> **Zitierter Textauszug**:
****

Während die vorsätzliche Körperverletzung rückläufig ist, nehmen Betrug und Untreue rapide zu. Das hängt primär mit der Internetkriminalität zusammen, die auf dem Vormarsch ist. Eigens dafür ist ein neues Dezernat eingerichtet worden, um den Tätern auf die Spur zu kommen, was laut Dezernent Martin Rüppel ausgesprochen schwierig ist. „Einerseits hinterlassen die Täter kaum Spuren, andererseits geraten ihre Verfolger mangels Datenspeicherung in Zeitnot“, gibt er zu bedenken.

Inhaltlich geht es um Computersabotage oder Erpressungstrojaner wie jüngst der vermeintliche BKA-Trojaner. Allein in diesem Fall gab es über 30.000 Anzeigen. Massenhaft wurden private PC lahmgelegt, weil ihre Besitzer einer unberechtigten Zahlungsaufforderung nicht nachgekommen sind. Mittlerweile werden auch Betäubungsmittel nicht nur auf der Straße sondern auch im Netz verkauft. Es existieren verschiedene Foren auf anonymen Servern, was die Lage für die Staatsanwaltschaft nicht einfach macht. Und weiterhin wird gern mit fremden Kreditkarten im Internet eingekauft.

****

> **Bereitgestellte Einträge**:
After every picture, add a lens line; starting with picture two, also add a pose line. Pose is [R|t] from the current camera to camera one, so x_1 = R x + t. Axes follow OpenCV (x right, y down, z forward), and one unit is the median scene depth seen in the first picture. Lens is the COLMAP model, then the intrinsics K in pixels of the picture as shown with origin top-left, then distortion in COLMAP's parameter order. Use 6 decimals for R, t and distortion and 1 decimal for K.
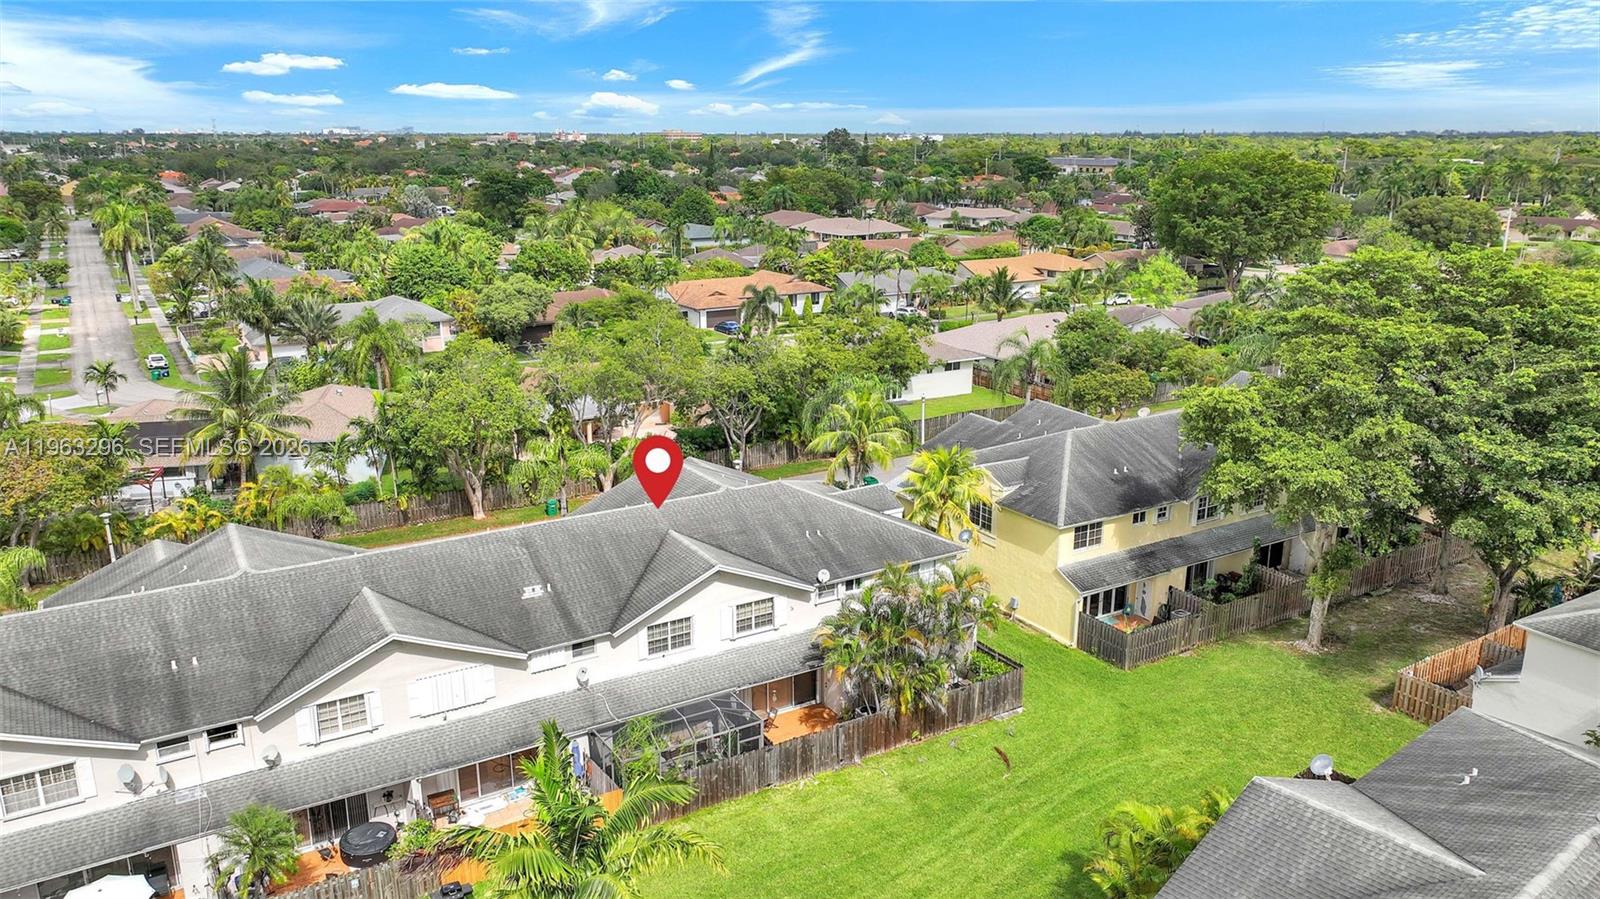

****

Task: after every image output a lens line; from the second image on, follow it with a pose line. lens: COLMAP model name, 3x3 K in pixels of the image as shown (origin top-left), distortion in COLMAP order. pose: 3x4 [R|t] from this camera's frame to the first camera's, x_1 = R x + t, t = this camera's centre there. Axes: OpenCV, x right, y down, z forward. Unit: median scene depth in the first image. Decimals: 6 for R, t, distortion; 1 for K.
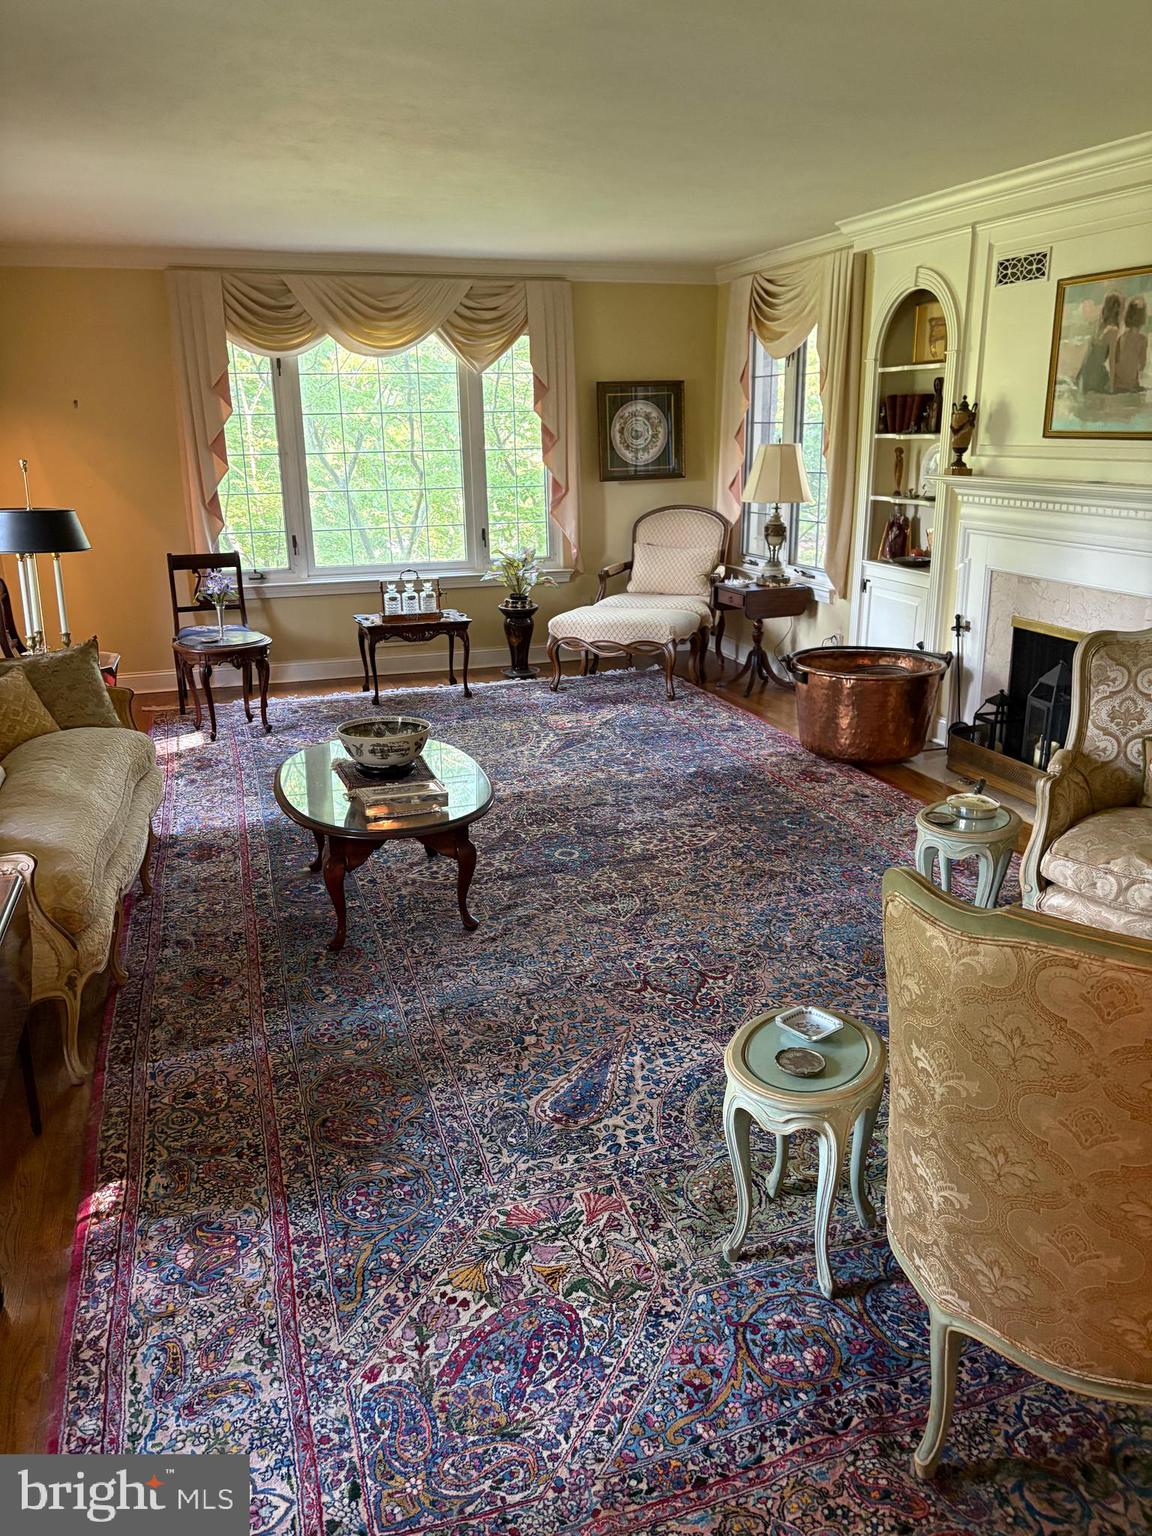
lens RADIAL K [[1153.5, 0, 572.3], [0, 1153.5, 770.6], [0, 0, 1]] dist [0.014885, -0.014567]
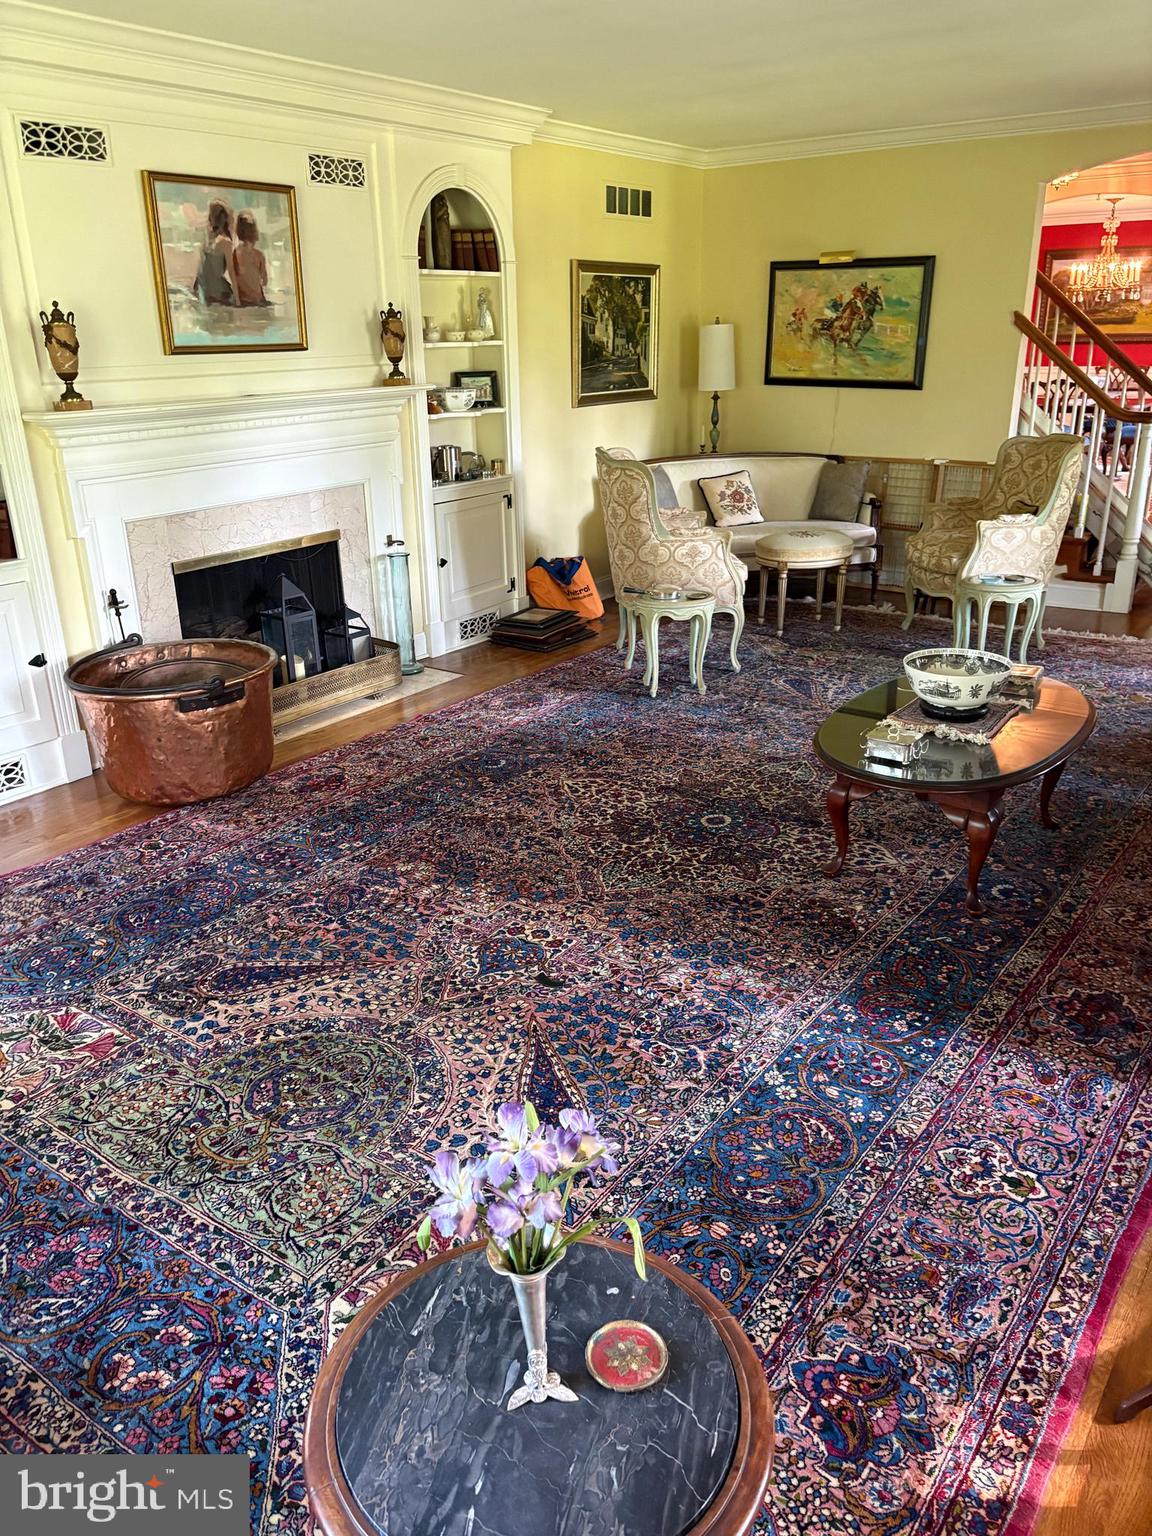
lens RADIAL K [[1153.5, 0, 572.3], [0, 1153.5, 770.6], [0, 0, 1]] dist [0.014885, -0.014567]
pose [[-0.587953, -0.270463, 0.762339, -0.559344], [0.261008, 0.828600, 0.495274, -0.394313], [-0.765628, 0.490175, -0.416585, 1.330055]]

****

> **Aufgabenstellung**: Übertragen Sie den folgenden Satz aus dem Text über Internetkriminalität ins Englische: „Es existieren verschiedene Foren auf anonymen Servern, was die Lage für die Staatsanwaltschaft nicht einfach macht.“ Zur Bearbeitung ist ausschließlich der Text heranzuziehen.

> **Antwortfeld**: Various forums exist on anonymous servers, which does not make the situation easy for the public prosecutor's office.